- UK theatrical poster
- Directed by: Val Guest
- Written by: Val Guest Doreen Montgomery
- Story by: R. Howard Alexander Alfred Dunning
- Produced by: George Minter
- Starring: Terence Morgan Mai Zetterling Guy Rolfe Mandy Miller
- Cinematography: Wilkie Cooper
- Edited by: John Pomeroy
- Music by: Ronald Binge
- Production company: Alderdale Films
- Distributed by: Renown Pictures
- Release date: 13 July 1954;
- Running time: 87 minutes
- Country: United Kingdom
- Language: English
- Budget: £76,669

= Dance Little Lady =

1954 British film by Val Guest

Dance, Little Lady is a 1954 British drama film directed by Val Guest and starring Terence Morgan, Mai Zetterling, Guy Rolfe and Mandy Miller. The screenplay was by Guest and Doreen Montgomery from a story by R. Howard Alexander and Alfred Dunning.

The film was made by independent producer George Minter and distributed by his Renown Pictures.

==Plot==
Prima ballerina Nina Gordon is being financially exploited by her husband Mark. On the night of her triumphant Royal Opera House debut, she discovers he is also being unfaithful. Distraught, she leaves the party they were attending. However, Mark pulls up in their car and she gets in and he drives off at speed into the night. There is a car crash and Nina's leg is badly broken.

Learning that she'll never dance again, Nina is abandoned by Mark. But with the help of a sympathetic doctor, Nina recovers the use of her legs, and begins to live her life vicariously through her talented daughter. When Mark reenters Nina's life, intending to take control of the daughter's dancing career, he finds the tables are turned on him.

==Cast==

- Terence Morgan as Mark Gordon
- Mai Zetterling as Nina Gordon
- Guy Rolfe as Dr. John Ransome
- Mandy Miller as Jill Gordon
- Eunice Gayson as Adele
- Reginald Beckwith as Poldi
- Ina De La Haye as Madame Bayanova
- Harold Lang as Mr. Bridson
- Lisa Gastoni as Amaryllis
- Jane Aird as Mary
- David Poole as Dancer
- Maryon Lane as Dancer
- Richard O'Sullivan as Peter
- William Kendall as Mr. Matthews
- Joan Hickson as Mrs.
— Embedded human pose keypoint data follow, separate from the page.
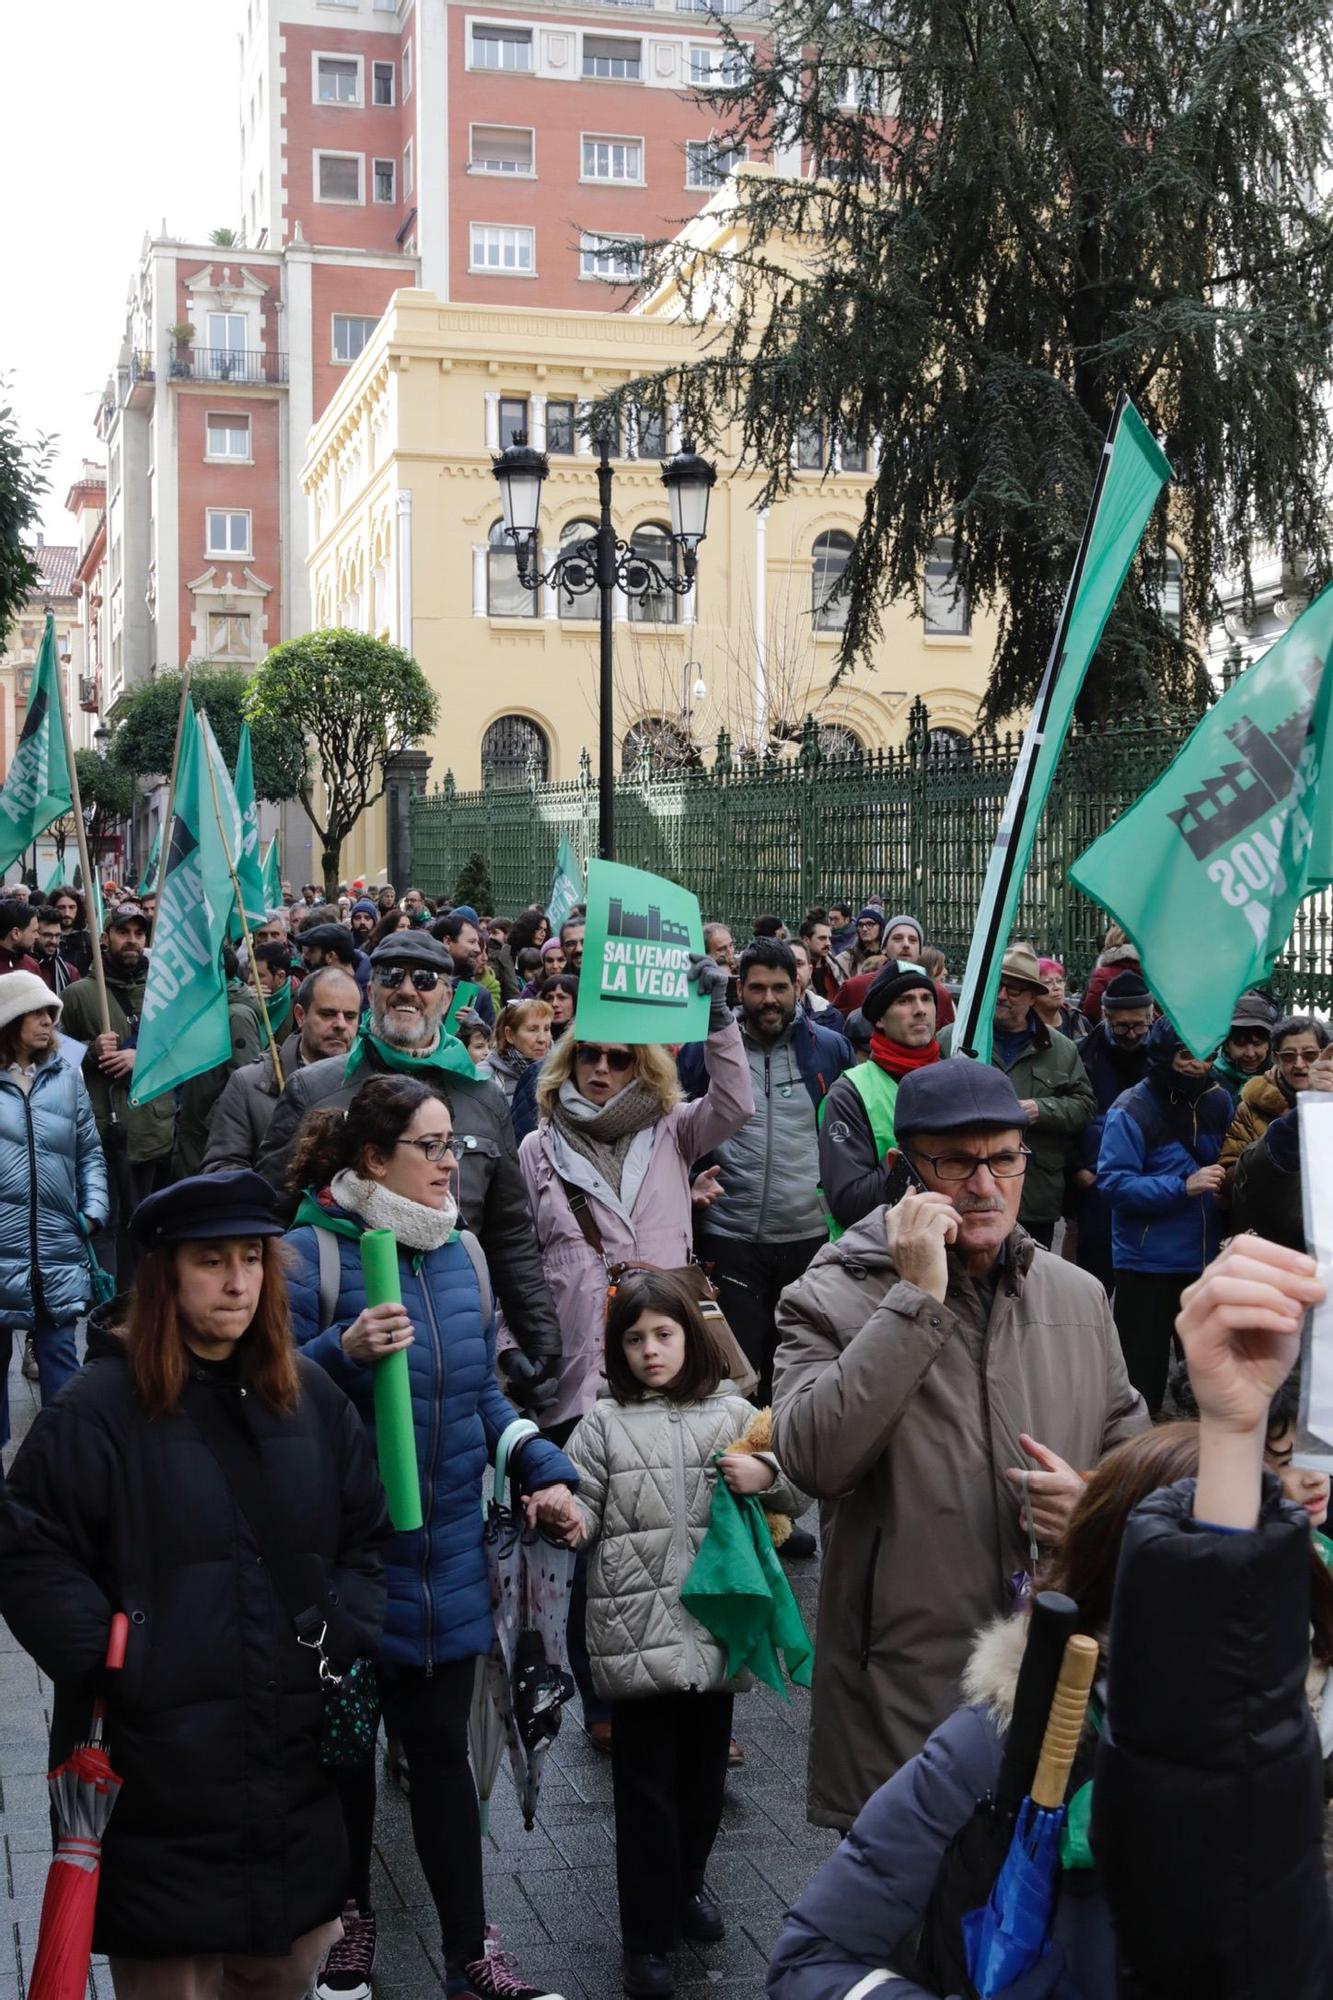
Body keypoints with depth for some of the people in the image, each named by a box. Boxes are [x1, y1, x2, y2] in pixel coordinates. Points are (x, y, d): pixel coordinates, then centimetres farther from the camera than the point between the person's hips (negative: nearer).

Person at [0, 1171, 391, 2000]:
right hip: (159, 1770, -4)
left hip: (298, 1756, 5)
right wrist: (119, 1668, -15)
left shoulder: (312, 1397, 8)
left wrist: (347, 1645, 1)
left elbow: (366, 1537, 14)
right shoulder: (100, 1409, -8)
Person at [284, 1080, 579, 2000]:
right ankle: (351, 1915, 36)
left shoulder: (461, 1252, 5)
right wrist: (343, 1353, -31)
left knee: (442, 1747, 11)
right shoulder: (313, 1252, -13)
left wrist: (545, 1471, 0)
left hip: (446, 1550, 4)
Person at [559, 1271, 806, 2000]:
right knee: (645, 1787, 3)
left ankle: (687, 1885, 41)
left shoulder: (732, 1415, 5)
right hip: (636, 1632, -2)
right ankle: (647, 1939, 13)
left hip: (714, 1626, 2)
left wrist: (766, 1476, -11)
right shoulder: (604, 1422, 1)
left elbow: (796, 1493, 9)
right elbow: (582, 1506, -2)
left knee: (703, 1772, 18)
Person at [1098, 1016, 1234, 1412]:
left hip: (1205, 1257, 6)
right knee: (1143, 1365, -1)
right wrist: (1183, 1187, -25)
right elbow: (1114, 1184, -19)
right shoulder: (1132, 1110, -13)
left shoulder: (1218, 1101, 5)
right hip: (1148, 1260, -6)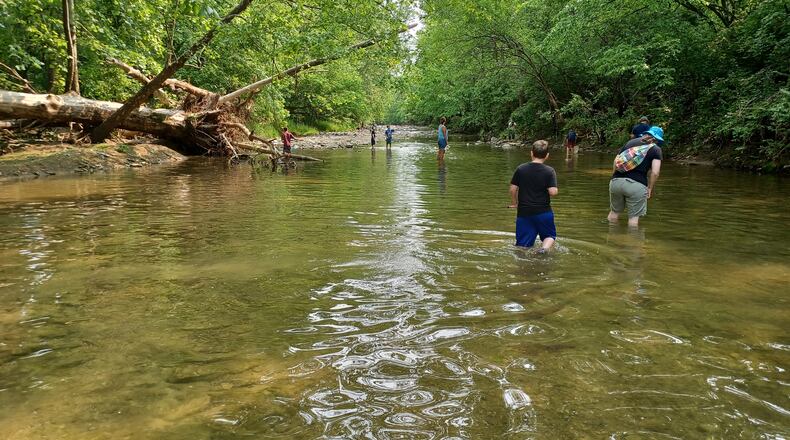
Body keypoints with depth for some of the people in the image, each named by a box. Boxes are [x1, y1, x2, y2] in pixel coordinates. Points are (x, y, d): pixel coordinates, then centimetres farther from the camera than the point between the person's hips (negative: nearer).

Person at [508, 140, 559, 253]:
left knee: (523, 245, 8)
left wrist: (514, 203, 16)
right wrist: (556, 190, 9)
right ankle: (544, 248, -10)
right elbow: (553, 192, -15)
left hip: (524, 212, 1)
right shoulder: (549, 171, -7)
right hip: (543, 212, -1)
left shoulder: (521, 169, -1)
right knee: (550, 235, 18)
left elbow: (513, 189, -1)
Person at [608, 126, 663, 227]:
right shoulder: (656, 149, 7)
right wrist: (650, 188, 8)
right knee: (634, 217, 5)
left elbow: (616, 160, 16)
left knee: (614, 212, 20)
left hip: (616, 181, 5)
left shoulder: (630, 142, 20)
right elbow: (655, 173, -4)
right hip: (637, 184, -4)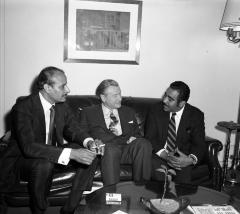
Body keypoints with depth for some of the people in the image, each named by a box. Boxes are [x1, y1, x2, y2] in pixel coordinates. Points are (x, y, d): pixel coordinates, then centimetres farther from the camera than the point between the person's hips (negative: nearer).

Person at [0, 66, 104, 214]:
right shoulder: (22, 108, -25)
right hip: (23, 158, -6)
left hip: (54, 152, 7)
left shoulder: (61, 104, -5)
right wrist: (71, 153, -44)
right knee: (44, 164, -39)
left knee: (91, 155, -11)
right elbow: (29, 147, -35)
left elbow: (73, 129, 3)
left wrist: (90, 141, -22)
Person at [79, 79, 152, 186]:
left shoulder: (128, 112, 23)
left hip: (128, 150, 3)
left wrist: (133, 139, -6)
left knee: (144, 144, -28)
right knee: (111, 148, -37)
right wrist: (125, 139, -8)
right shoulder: (88, 112, 11)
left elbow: (137, 135, 21)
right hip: (105, 151, -3)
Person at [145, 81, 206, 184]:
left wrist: (191, 160, -26)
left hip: (182, 156, 0)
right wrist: (165, 155, -23)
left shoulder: (196, 115, -3)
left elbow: (199, 144, -4)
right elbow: (150, 137, -6)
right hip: (159, 155, 1)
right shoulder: (155, 110, -2)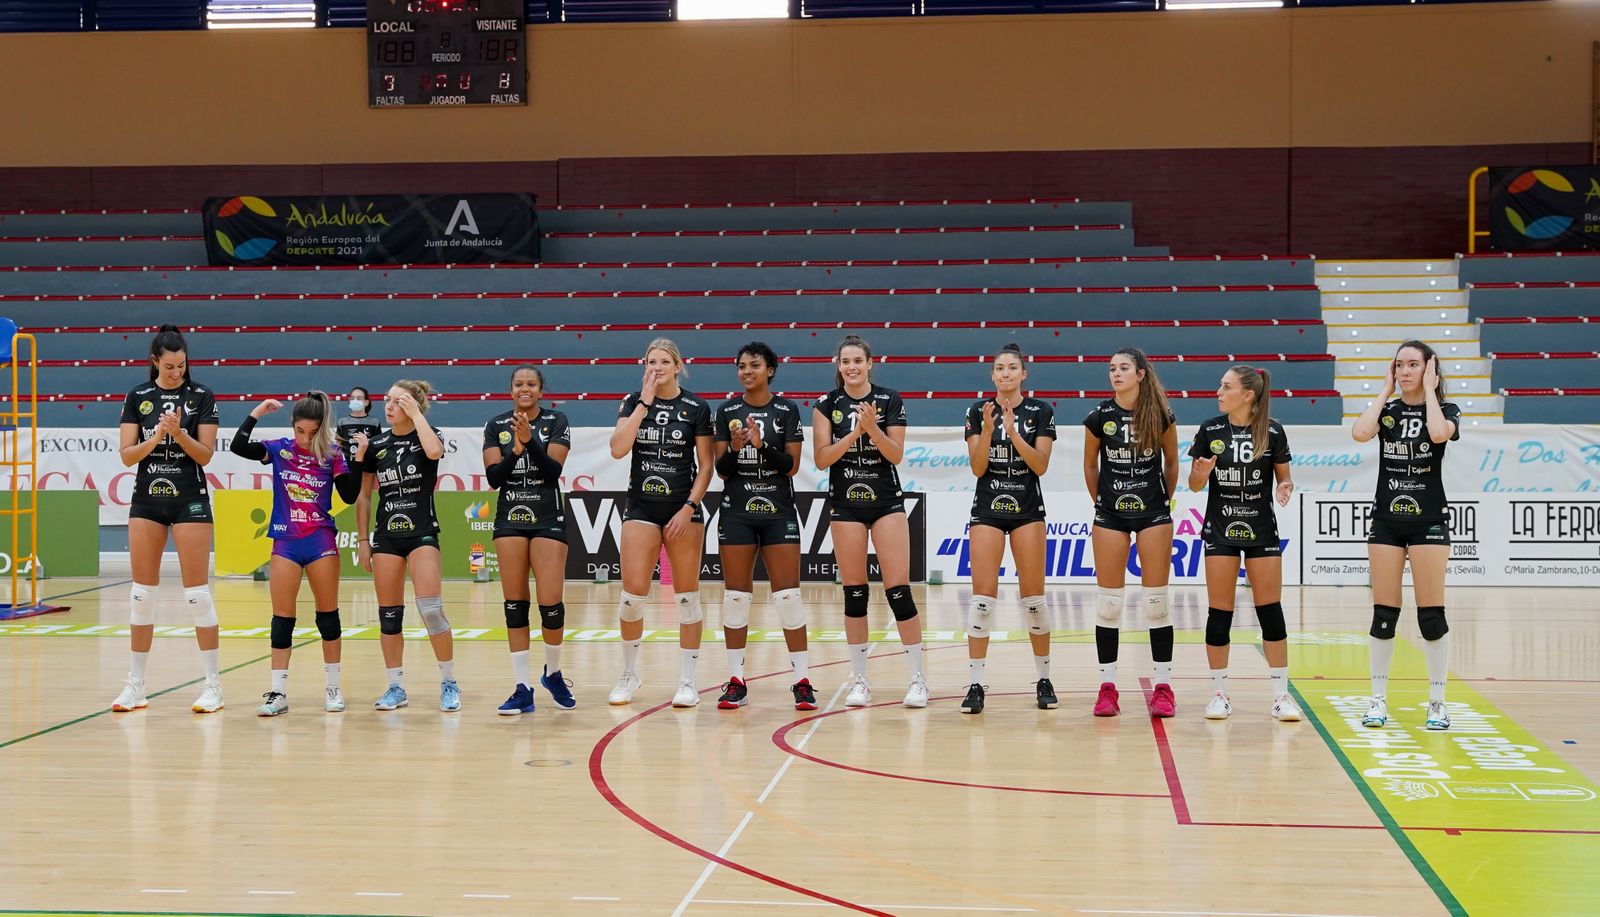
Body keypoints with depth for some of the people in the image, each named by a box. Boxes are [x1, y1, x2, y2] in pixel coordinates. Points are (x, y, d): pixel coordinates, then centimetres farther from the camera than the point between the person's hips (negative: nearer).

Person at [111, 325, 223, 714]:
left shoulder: (201, 396, -2)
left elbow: (206, 454, -5)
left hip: (190, 499, -3)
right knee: (142, 592, 6)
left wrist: (180, 433, -21)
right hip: (147, 499, 3)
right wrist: (155, 439, -17)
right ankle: (135, 685, 14)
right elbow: (127, 455, 0)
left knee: (197, 591, -5)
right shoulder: (137, 397, 4)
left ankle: (214, 684, 1)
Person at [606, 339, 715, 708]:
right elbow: (618, 448, -13)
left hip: (683, 508, -1)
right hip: (641, 508, 1)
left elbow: (706, 466, 0)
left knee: (687, 596, 3)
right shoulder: (633, 402, 2)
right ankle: (629, 674, 15)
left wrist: (689, 508, -10)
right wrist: (644, 403, -14)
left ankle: (688, 681, 10)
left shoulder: (696, 408, -1)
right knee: (633, 594, -4)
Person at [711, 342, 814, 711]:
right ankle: (736, 682, 9)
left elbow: (792, 466, -5)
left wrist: (762, 445, -20)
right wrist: (734, 448, -17)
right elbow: (721, 470, 3)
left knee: (788, 595, -5)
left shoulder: (787, 410, 0)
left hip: (778, 513, -2)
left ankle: (802, 681, 0)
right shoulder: (727, 411, 5)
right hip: (736, 512, 2)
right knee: (736, 596, 2)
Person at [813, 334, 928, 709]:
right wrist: (855, 432, -17)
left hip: (886, 502, -1)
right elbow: (821, 459, -5)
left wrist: (873, 428, -21)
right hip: (844, 505, 1)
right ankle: (859, 680, 11)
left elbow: (896, 454, -5)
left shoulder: (890, 401, -1)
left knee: (899, 590, -7)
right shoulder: (827, 404, 1)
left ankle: (918, 678, 1)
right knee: (854, 592, 3)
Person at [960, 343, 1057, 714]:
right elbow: (977, 468, -2)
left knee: (1033, 597, 2)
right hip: (987, 510, 0)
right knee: (983, 597, -6)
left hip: (1028, 510, 0)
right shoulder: (978, 411, 3)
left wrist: (1013, 433, -19)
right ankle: (976, 685, -3)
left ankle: (1043, 679, 14)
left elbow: (1041, 465, -7)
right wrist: (988, 429, -17)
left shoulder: (1041, 412, 1)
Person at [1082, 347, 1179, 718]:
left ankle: (1163, 686, 7)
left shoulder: (1161, 416, -5)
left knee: (1156, 600, 1)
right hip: (1111, 516, 1)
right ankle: (1107, 686, 8)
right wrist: (1101, 502, 12)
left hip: (1153, 514, -1)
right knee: (1108, 601, 1)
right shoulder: (1099, 417, -3)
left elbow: (1171, 461, 10)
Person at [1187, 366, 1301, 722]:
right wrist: (1200, 474, -19)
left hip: (1261, 531, -1)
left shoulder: (1272, 432, -5)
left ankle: (1281, 695, 7)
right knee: (1219, 613, 1)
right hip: (1220, 530, 1)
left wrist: (1285, 488, -18)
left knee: (1271, 611, -1)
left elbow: (1283, 477, 4)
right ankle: (1219, 694, 11)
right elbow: (1195, 484, 3)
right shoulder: (1210, 430, -2)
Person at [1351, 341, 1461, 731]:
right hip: (1386, 520, 2)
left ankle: (1438, 702, 5)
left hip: (1429, 519, -2)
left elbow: (1439, 433, -24)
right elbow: (1360, 433, -15)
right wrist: (1385, 391, -4)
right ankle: (1379, 699, 9)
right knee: (1383, 613, 2)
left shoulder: (1445, 410, 1)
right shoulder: (1386, 410, 7)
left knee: (1431, 614, -4)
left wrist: (1430, 390, -10)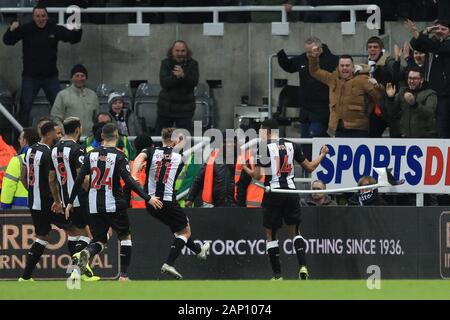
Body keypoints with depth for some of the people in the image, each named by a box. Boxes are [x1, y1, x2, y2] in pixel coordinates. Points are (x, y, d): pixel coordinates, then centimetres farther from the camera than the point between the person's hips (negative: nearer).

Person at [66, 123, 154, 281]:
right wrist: (147, 198, -15)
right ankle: (124, 275, 6)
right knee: (125, 236, 14)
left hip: (95, 207, 4)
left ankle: (85, 253, -22)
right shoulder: (118, 156, -8)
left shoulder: (91, 154, 4)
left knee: (99, 240, 13)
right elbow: (129, 181, -17)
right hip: (114, 205, -4)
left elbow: (79, 180, 3)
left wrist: (70, 202, 10)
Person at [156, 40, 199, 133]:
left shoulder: (192, 64, -1)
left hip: (185, 108, -1)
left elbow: (194, 82, -14)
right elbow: (164, 82, -13)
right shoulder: (166, 63, 0)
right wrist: (175, 77, -29)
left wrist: (183, 76, -31)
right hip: (166, 107, 1)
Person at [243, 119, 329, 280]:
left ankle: (278, 275, 3)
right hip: (291, 191, 4)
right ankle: (303, 266, -7)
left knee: (271, 235, 8)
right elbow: (310, 167, 11)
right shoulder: (291, 146, 6)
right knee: (295, 232, 14)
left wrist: (245, 168, 11)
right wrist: (322, 154, 28)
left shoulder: (264, 148, -6)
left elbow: (257, 175, -9)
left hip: (273, 193, -4)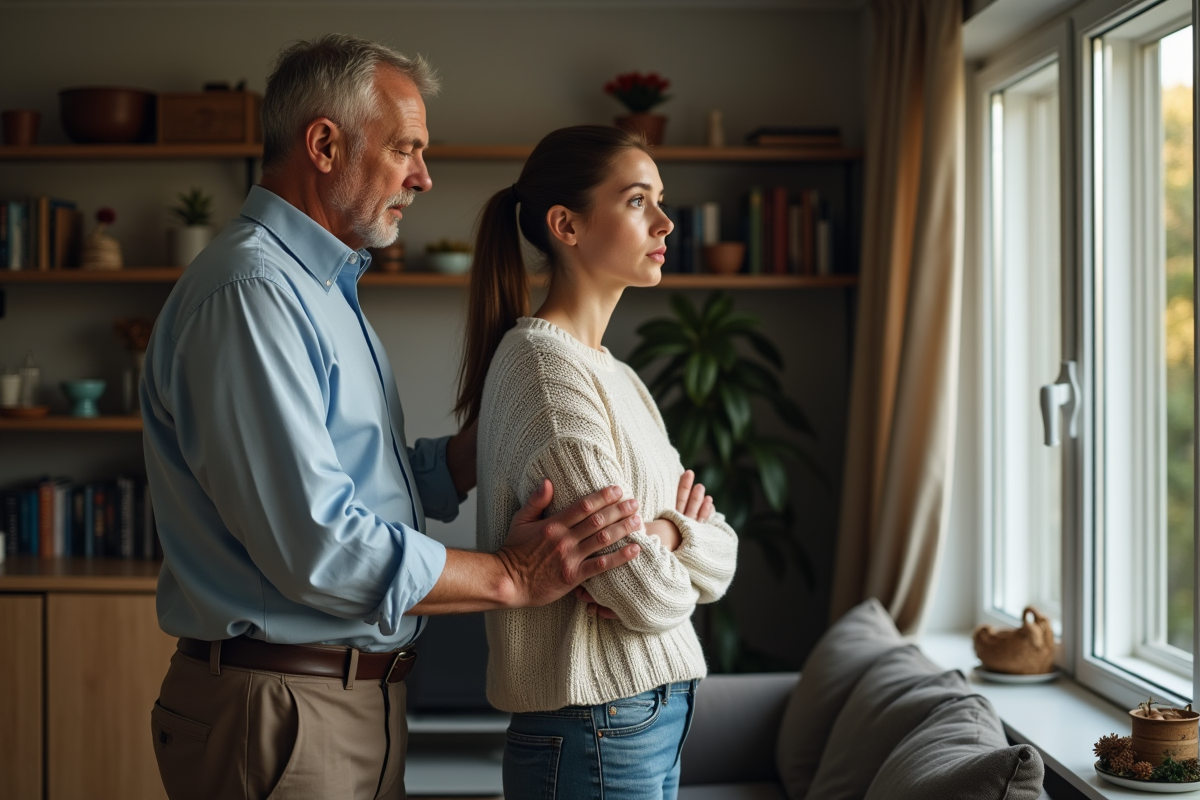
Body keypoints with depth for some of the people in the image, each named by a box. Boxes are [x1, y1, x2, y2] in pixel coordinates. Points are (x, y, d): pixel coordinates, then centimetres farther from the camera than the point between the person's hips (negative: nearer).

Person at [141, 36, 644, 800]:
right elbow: (315, 546, -26)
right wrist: (511, 576, -18)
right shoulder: (250, 293, -19)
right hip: (281, 710, -10)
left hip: (366, 698, 10)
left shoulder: (324, 288, 17)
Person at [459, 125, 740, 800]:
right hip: (595, 737, -9)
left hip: (657, 717, 9)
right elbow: (648, 598, -21)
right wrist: (676, 562, -1)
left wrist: (663, 533, -15)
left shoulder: (608, 370, 11)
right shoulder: (546, 367, -18)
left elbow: (723, 555, 5)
Matthews
- Alexander Gauge as Joseph Miller
- Vera Day as Gladys
- Gabrielle Blunt as Switchboard Operator
- Marianne Stone as Nurse
- Helen Goss as Neighbour
- Joan Benham as Nurse
- Molly Lumley as Dresser
- Jane Asher as Child
- Ronald Dorey as Fire Engine Driver

== Production ==
The film was shot in Eastmancolor at the Walton Studios near London. The sets were designed by the art director Frederick Pusey.

==Reception==

=== Box office ===
According to Kinematograph Weekly the film was a "money maker" at the British box office in 1954.

=== Critical ===
The Monthly Film Bulletin wrote: "This film gives the appearance of having been rather carelessly made. The plot and dialogue are full of clichés; improbabilities and contradictions abound. As a ballet film it is unsatisfying; the short glimpses of Giselle (danced by David Poole and Maryon Lane) are very brief. The excessive sentiment is reflected in the musical score. Terence Morgan is quite unconvincing as the irresponsible husband; Mai Zetterling and Mandy Miller are efficient. Guy Rolfe alone gives a really creditable performance. The colour (by Eastman Color) is good."

Kinematograph Weekly wrote: "The picture wears its heart on its sleeve and its lack of pretence commends it to all classes. ...Val Guest's treatment is as competent as the acting. "

The Radio Times wrote, "the dance sequences are fine, but the poor production values ruin the look of the film".

TV Guide called it "a trite film".

Sky Movies wrote, "Terence Morgan makes the best impression, as a sponger as smooth as he is nasty, in this ballet-orientated story, tailored to the talents of Britain's then screen wonder child, Mandy Miller. It bases its appeal on a blend of small-girl sentiment, highly coloured melodramatics and ballet (the dance ensembles are very well done). Mai Zetterling and Guy Rolfe provide rather limp support to Mandy's undeniable charm, but the story's fiery climax is most effective."